Part of a data file:
++++++

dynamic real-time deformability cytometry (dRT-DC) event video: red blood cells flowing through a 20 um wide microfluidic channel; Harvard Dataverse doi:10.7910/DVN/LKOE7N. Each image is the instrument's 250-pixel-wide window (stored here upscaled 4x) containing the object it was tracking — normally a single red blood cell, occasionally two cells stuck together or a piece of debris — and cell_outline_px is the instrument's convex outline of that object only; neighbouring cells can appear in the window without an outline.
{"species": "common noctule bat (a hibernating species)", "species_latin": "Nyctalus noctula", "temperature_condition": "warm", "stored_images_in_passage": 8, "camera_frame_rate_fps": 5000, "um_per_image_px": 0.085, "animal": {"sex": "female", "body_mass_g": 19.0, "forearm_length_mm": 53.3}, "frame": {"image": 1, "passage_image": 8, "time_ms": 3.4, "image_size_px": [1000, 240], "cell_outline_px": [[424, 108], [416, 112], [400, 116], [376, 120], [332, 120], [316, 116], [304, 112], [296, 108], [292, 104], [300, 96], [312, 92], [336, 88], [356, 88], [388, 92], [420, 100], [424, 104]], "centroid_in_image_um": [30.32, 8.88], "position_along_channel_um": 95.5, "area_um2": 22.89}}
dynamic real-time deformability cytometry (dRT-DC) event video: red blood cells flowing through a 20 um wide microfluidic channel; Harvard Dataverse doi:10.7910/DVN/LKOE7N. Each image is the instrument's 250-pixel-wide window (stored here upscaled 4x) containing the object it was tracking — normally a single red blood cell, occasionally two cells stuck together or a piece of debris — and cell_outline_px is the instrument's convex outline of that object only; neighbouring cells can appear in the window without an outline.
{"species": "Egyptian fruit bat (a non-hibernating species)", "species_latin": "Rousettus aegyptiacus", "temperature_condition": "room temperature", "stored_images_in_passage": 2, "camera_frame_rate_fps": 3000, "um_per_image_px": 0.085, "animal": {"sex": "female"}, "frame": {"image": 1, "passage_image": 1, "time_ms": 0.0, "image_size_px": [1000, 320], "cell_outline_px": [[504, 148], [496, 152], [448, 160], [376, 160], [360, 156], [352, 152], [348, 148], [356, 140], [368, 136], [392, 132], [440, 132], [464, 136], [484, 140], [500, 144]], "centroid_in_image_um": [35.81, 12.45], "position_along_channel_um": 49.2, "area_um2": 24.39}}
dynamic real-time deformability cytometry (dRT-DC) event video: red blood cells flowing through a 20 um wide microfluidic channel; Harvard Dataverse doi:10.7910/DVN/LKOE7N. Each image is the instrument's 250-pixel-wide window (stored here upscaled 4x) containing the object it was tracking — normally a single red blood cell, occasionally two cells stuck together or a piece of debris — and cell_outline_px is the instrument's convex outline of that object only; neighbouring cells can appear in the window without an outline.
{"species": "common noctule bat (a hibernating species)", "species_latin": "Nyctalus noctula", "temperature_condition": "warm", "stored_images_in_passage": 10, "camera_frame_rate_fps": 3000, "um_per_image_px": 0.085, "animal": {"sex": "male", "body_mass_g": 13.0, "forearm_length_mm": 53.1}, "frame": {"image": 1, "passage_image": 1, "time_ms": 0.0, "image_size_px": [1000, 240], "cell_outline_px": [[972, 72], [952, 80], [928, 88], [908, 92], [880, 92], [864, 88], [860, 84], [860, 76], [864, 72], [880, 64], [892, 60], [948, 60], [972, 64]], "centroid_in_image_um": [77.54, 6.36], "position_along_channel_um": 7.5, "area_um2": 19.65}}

++++++

[YOUR TASK] Your task is to quote all of the data word for word.

[SOLUTION FOR THIS EXERCISE]
dynamic real-time deformability cytometry (dRT-DC) event video: red blood cells flowing through a 20 um wide microfluidic channel; Harvard Dataverse doi:10.7910/DVN/LKOE7N. Each image is the instrument's 250-pixel-wide window (stored here upscaled 4x) containing the object it was tracking — normally a single red blood cell, occasionally two cells stuck together or a piece of debris — and cell_outline_px is the instrument's convex outline of that object only; neighbouring cells can appear in the window without an outline.
{"species": "common noctule bat (a hibernating species)", "species_latin": "Nyctalus noctula", "temperature_condition": "warm", "stored_images_in_passage": 8, "camera_frame_rate_fps": 5000, "um_per_image_px": 0.085, "animal": {"sex": "female", "body_mass_g": 19.0, "forearm_length_mm": 53.3}, "frame": {"image": 1, "passage_image": 8, "time_ms": 3.4, "image_size_px": [1000, 240], "cell_outline_px": [[424, 108], [416, 112], [400, 116], [376, 120], [332, 120], [316, 116], [304, 112], [296, 108], [292, 104], [300, 96], [312, 92], [336, 88], [356, 88], [388, 92], [420, 100], [424, 104]], "centroid_in_image_um": [30.32, 8.88], "position_along_channel_um": 95.5, "area_um2": 22.89}}
dynamic real-time deformability cytometry (dRT-DC) event video: red blood cells flowing through a 20 um wide microfluidic channel; Harvard Dataverse doi:10.7910/DVN/LKOE7N. Each image is the instrument's 250-pixel-wide window (stored here upscaled 4x) containing the object it was tracking — normally a single red blood cell, occasionally two cells stuck together or a piece of debris — and cell_outline_px is the instrument's convex outline of that object only; neighbouring cells can appear in the window without an outline.
{"species": "Egyptian fruit bat (a non-hibernating species)", "species_latin": "Rousettus aegyptiacus", "temperature_condition": "room temperature", "stored_images_in_passage": 2, "camera_frame_rate_fps": 3000, "um_per_image_px": 0.085, "animal": {"sex": "female"}, "frame": {"image": 1, "passage_image": 1, "time_ms": 0.0, "image_size_px": [1000, 320], "cell_outline_px": [[504, 148], [496, 152], [448, 160], [376, 160], [360, 156], [352, 152], [348, 148], [356, 140], [368, 136], [392, 132], [440, 132], [464, 136], [484, 140], [500, 144]], "centroid_in_image_um": [35.81, 12.45], "position_along_channel_um": 49.2, "area_um2": 24.39}}
dynamic real-time deformability cytometry (dRT-DC) event video: red blood cells flowing through a 20 um wide microfluidic channel; Harvard Dataverse doi:10.7910/DVN/LKOE7N. Each image is the instrument's 250-pixel-wide window (stored here upscaled 4x) containing the object it was tracking — normally a single red blood cell, occasionally two cells stuck together or a piece of debris — and cell_outline_px is the instrument's convex outline of that object only; neighbouring cells can appear in the window without an outline.
{"species": "common noctule bat (a hibernating species)", "species_latin": "Nyctalus noctula", "temperature_condition": "warm", "stored_images_in_passage": 10, "camera_frame_rate_fps": 3000, "um_per_image_px": 0.085, "animal": {"sex": "male", "body_mass_g": 13.0, "forearm_length_mm": 53.1}, "frame": {"image": 1, "passage_image": 1, "time_ms": 0.0, "image_size_px": [1000, 240], "cell_outline_px": [[972, 72], [952, 80], [928, 88], [908, 92], [880, 92], [864, 88], [860, 84], [860, 76], [864, 72], [880, 64], [892, 60], [948, 60], [972, 64]], "centroid_in_image_um": [77.54, 6.36], "position_along_channel_um": 7.5, "area_um2": 19.65}}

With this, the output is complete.